The first film in Satyajit Ray's famous Apu Trilogy, Pathar Panchali (Songs Of The Little Road) is the saga of an impoverished Brahmin family living in a small Bengali village. Taking the hero Apu through his early years up to adolescence, Ray's haunting and evocative debut feature helped redefine Indian cinema and place it firmly on the map of world cinema. Re-released to mark its 50th anniversary, this undisputed classic should not be missed.
When his father Harihar (Kanu Banerjee) leaves for the city to pursue his dream of becoming a playwright, young Apu (Subir Banerjee), his mother Sarbajaya (Karuna Banerjee) and mischievous sister Durga (Uma Das Gupta) are left to fend for themselves.
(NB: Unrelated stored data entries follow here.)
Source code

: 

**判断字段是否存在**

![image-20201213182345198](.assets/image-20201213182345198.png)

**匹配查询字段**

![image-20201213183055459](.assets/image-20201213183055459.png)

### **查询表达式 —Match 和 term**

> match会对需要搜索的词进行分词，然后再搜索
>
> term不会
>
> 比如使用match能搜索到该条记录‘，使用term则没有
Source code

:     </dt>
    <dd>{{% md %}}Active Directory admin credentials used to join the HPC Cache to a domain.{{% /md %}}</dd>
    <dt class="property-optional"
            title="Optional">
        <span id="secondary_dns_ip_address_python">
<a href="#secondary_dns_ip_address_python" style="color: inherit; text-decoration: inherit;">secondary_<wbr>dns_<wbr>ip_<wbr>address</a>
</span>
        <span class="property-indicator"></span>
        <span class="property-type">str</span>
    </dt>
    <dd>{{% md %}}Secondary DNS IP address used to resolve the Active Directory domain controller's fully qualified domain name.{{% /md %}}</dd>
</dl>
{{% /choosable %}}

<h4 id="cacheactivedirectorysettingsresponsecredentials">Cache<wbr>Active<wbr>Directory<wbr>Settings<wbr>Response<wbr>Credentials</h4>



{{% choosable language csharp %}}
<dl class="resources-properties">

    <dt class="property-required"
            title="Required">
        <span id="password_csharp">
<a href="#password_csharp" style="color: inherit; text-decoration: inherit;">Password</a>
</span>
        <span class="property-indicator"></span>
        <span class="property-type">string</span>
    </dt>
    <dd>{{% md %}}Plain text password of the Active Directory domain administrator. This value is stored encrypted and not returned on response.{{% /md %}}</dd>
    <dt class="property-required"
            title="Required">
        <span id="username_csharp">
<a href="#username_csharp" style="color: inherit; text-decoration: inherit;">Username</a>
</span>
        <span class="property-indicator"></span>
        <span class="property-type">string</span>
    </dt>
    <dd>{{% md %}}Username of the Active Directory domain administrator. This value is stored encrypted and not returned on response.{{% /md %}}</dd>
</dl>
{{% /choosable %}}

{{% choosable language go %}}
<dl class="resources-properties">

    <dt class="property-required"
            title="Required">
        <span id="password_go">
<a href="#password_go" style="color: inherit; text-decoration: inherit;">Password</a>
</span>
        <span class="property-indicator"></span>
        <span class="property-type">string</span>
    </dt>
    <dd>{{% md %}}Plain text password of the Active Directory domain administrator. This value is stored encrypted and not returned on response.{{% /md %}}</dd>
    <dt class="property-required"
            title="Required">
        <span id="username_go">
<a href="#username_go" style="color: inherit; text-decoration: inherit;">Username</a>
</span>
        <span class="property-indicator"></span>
With little money for food and clothing, the additional burden of looking after their independent spirited elderly aunt Indir (Chunibala Devi) leaves them struggling to make both ends meet. But there's no trace of melodrama in this tale as happiness, play and exploration uplift the children's daily life, projecting a family full of dignity not deficiency.
"TOUCHING IN ITS SIMPLICITY"
Adapted from Bibhutibhushan Bandyopadhyay's 1929 novel, and deeply rooted in Bengali culture, what makes Pathar Panchali universally appealing is that the story is essentially about human beings. Extremely touching in its simplicity, emotional range and visual beauty, it's no wonder it became the first Indian film to achieve widespread international acclaim and establish Ray as a master filmmaker. One viewing of this masterpiece half a century after its celluloid birth and you can see precisely why iconic Japanese filmmaker Akira Kurosawa remarked: "Not to have seen the cinema of Ray means existing in the world without seeing the sun or the moon."